[TEXTAUSZUG]
Offener Brief Corona-Folgen Kurzarbeiter Geld ALG II

Offener Brief

An die

Berliner Bundestagsabgeordneten der Fraktionen der CDU und der SPD,

nachrichtlich den CDU/CSU/SPD – Mitgliedern im Ausschuss für Kultur und Medien des Deutschen Bundestages

Sehr geehrte Damen und Herren Abgeordnete,

Die aktuelle Form der Grundsicherung sei „für viele Solo – Selbständige ein sehr faires Angebot, um die finanziellen Einbußen infolge der Corona- Krise zu verkraften“, so die Staatsministerin für Kultur und Medien im Juni. Nein, das sehen wir nicht so. Denn: der befristet „vereinfachte Zugang“ zum Arbeitslosengeld II, den Sie jetzt verlängern wollen, ändert nichts an der Substanz von Hartz IV. Es bleibt bei einer aufwendigen Bedürftigkeits- und Einkommensüberprüfung nicht nur der Antragstellenden, sondern ihrer ganzen Familie, es bleibt bei der grundsätzlichen Verpflichtung, dem Arbeitsmarkt uneingeschränkt zur Verfügung zu stehen – wenn das Jobcenter zu dem oft willkürlichen Schluss kommt, die Einnahmen aus der selbständigen Tätigkeit würden dauerhaft zum Lebensunterhalt nicht ausreichen. Aber woher sollen in vielen Fällen die Einnahmen angesichts der Coronaeinschränkungen und deren Folgen kommen? Für Künstler*innen heißt das früher oder später: Call-Center statt Konzertsaal, Galerie, Atelier und Bühne. Es muss aber doch jetzt darum gehen, gerade künstlerisches Arbeiten trotz Corona längerfristig zu gewährleisten!

[ENTNOMMENE DATEN]
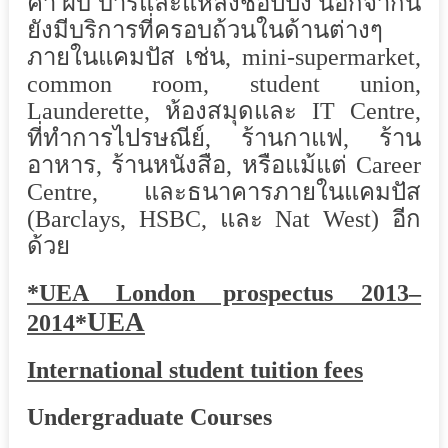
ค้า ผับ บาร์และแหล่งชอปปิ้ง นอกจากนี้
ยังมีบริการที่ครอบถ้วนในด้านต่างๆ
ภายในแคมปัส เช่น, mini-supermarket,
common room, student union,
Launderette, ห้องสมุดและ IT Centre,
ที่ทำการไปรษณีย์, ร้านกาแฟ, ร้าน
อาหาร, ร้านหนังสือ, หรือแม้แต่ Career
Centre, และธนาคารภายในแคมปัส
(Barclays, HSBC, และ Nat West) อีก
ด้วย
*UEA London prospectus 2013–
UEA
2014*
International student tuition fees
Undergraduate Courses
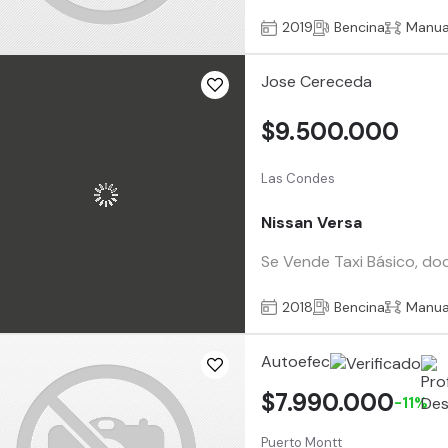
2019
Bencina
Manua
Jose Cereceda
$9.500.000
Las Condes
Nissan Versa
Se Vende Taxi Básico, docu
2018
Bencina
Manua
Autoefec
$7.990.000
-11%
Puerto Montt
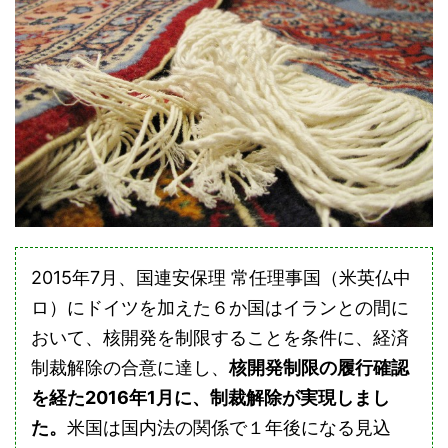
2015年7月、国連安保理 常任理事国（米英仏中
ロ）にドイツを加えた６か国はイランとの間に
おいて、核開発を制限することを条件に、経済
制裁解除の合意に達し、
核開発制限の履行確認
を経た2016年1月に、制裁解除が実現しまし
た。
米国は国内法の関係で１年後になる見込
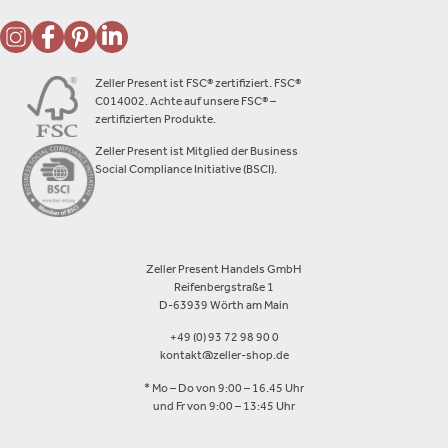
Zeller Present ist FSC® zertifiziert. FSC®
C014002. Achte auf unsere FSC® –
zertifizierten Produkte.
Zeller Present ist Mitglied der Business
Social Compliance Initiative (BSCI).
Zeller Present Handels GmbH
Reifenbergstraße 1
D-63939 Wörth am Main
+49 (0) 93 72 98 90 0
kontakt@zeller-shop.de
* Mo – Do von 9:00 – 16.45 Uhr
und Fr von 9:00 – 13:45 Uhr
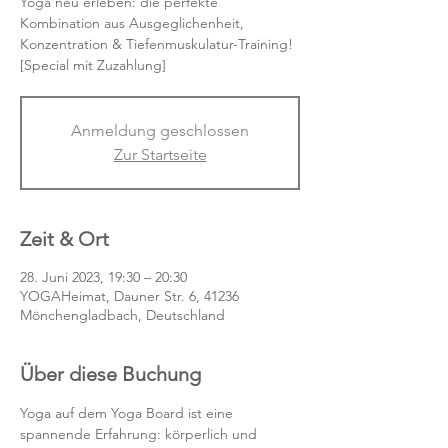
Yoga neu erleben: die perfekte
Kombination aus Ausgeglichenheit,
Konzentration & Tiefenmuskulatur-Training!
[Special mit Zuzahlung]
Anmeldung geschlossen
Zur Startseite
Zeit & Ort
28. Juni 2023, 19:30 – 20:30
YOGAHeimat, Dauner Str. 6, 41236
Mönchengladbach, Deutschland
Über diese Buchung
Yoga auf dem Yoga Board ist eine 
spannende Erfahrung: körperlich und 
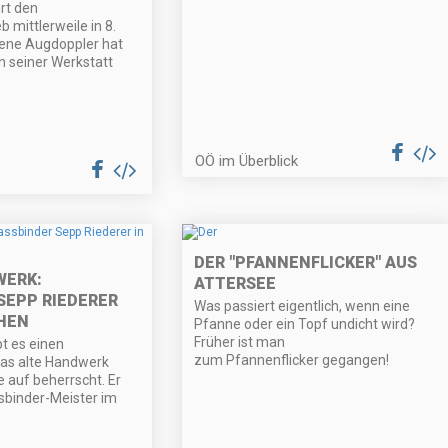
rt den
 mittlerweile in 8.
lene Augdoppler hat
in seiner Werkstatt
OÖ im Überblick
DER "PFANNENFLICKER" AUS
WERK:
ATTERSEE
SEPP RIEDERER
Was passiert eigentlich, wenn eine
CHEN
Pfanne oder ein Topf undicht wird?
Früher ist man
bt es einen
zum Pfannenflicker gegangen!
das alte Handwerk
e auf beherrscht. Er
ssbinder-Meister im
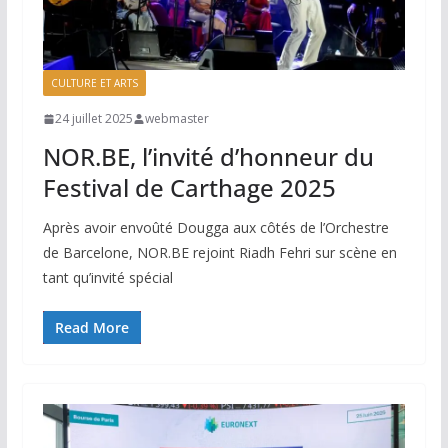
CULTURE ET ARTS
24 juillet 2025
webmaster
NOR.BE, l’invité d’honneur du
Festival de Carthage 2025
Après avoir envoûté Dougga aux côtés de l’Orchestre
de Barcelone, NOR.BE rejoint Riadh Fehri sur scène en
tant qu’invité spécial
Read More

[AUFGABE] Führe den offenen Brief zur Grundsicherung für Solo-Selbständige nach seinem letzten Satz weiter. Die Daten sind eigenes Material und gehören nicht zum offenen Brief.

[ANTWORT]
Wirksam, unbürokratisch, gerecht und zielgenau kann den Schäden der Corona-Krise für Selbständige und damit für fast alle Künstler*innen nur begegnet werden, wenn Corona-Zuschussprogramme auch ihre eigene Arbeitskraft und-leistung finanzieren. Das hat der Bund bislang abgelehnt. Wir appellieren erneut an Sie das endlich bundesweit zu ermöglichen. Lassen Sie die Künstler*innen und alle Solo-Selbständigen nicht im Stich und die Bundesländer mit allen Folgeproblemen allein!

Wir sprechen Sie jetzt auch aus Gründen der elementaren Gerechtigkeit an. Denn Sie beabsichtigen nun zugleich, die pandemiebedingten Erweiterungen des Kurzarbeitergeldes zu verlängern. Das kostet Milliarden, und dennoch halten auch wir das für richtig. Aber: Selbständige und unselbständige Arbeit werden ungleich behandelt – für die einen Hartz IV, für die anderen relativ großzügiges Kurzarbeitergeld. Das haben Sie bzw. die von Ihnen getragene Bundesregierung bislang damit, und nur damit, gerechtfertigt, dass das Kurzarbeitergeld von den Beitragspflichtigen selbst finanziert wird, Selbständige hingegen allen Steuerzahlenden zur Last fielen (was übrigens immer wenig überzeugend war, ALG II kostet eher mehr als ein qualifiziertes Zuschussprogramm). Damit aber ist nun Schluss. Die Beitragsreserven sind im Wesentlichen verbraucht, jetzt wären dafür steuerfinanzierte Zuschüsse erforderlich.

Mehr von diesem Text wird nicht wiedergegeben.